Do you think they will re-call the vivariums or wait until they hurt someones pet :devil: and are sued? Since you have been contacted by them they are obviously aware of the issue. So if they do not act upon it they will be open for litigation.


----------



## LFBP-NEIL (Apr 23, 2005)

in fairness they probably dont see the stupid things that snakes and lizards do everyday in their efforts to self harm, so what looks safe to the maker looks like a snake face masher to me. And they probably think I am one of those over reacting dont step on cracks in the pavement types. More people need to go have a look at one of these and if they are genuinely concerned (and not just pitchforking) feed it back. 

I was asked how concerned about it I was, to which my response was concerned enough not to stock them.


----------



## CPT BJ (Oct 30, 2010)

Really dont like the look of this new range for the reasons already covered in this thread, and having had some hands on time with them, they dont feel as sturdy anymore, id be worried that a big, strong & heavy constrictor could force the glass out or bust the front of the viv.
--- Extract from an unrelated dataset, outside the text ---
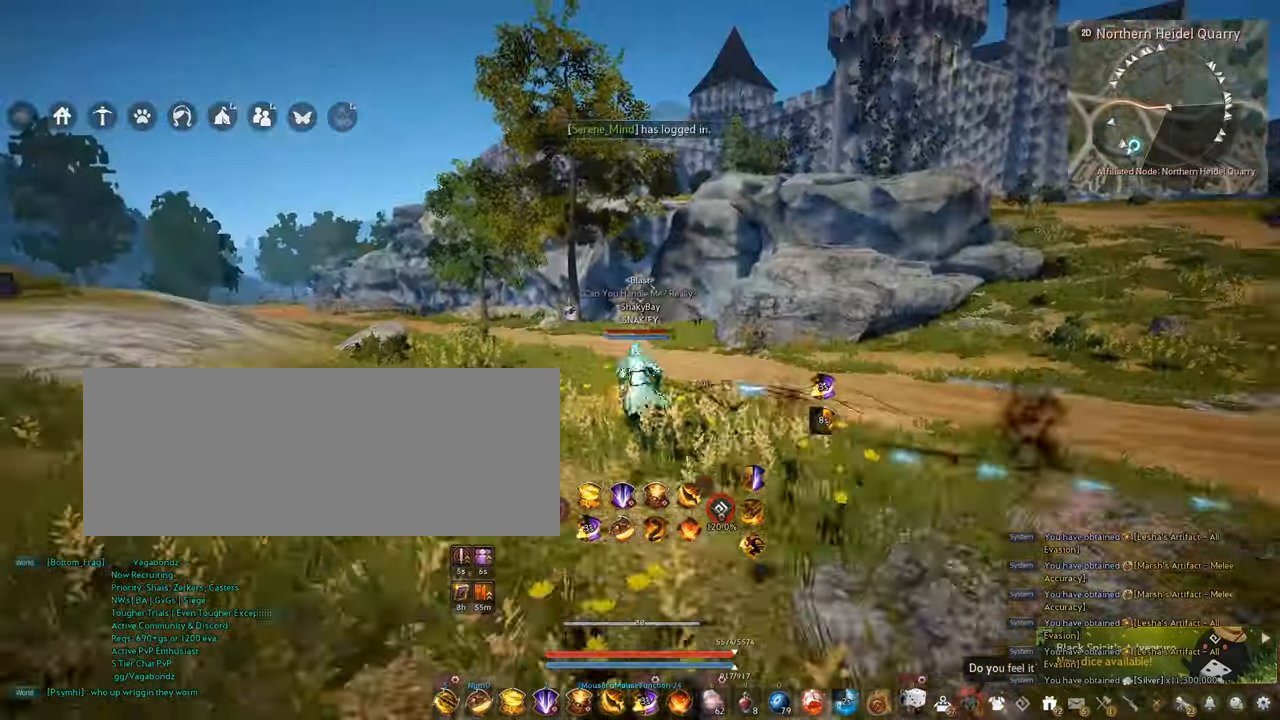
{"keys": ["a", "w"], "mouse": [], "events": [[300, "a", "down"]]}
The sizes of the vivs are now slightly small and the price has gone up. Shame as i have 6 Vivs myself in the old range and cant really fault them. Just trying to track a VX48 now as thats the last viv i need in the longrun.


----------



## LFBP-NEIL (Apr 23, 2005)

I am updating this to keep things fair and un-biased as obviously we dont want to give viv exotic a slating if its just a faulty batch, or if myself and hullreptile are just being paranoid. 

so if you check this other thread... http://www.reptileforums.co.uk/forums/snakes/902313-new-viv-exotic-range-3.html

We have found someone that is happy with the vents, just need more feedback from other people now.


----------



## Rhianna.J (Nov 5, 2011)

LFBP-NEIL said:


> We have found someone that is happy with the vents, just need more feedback from other people now.


Now now, I never said I was happy with the vents, I just said that the ones Ive encountered are no where near as bad as yours! The edges are a little "rough" but not enough to damage a reptile IMO, mine managed to wear themselves smooth with my finger when i was rubbing them, and the slightly more sharper ones, a bit of gentle buffing will sort out. 

The door stops i had the same problem with, and had to bray them out with a screwdriver, but i suspect the door stop is a temporary idea, so you get annoyed with them and buy the separate viv-lock to fit the new vivs. Very sneaky..... 

The cham viv i cannot fault, the vents in them are different. One, they have vents at the back of the viv too (this is what i feel is lacking with the new ones) and also the vents on the runners are in a series of smaller, neater cuts. 

I havnt seen the others yet, just the terrestrials and the cham so cannot comment on the others design....


----------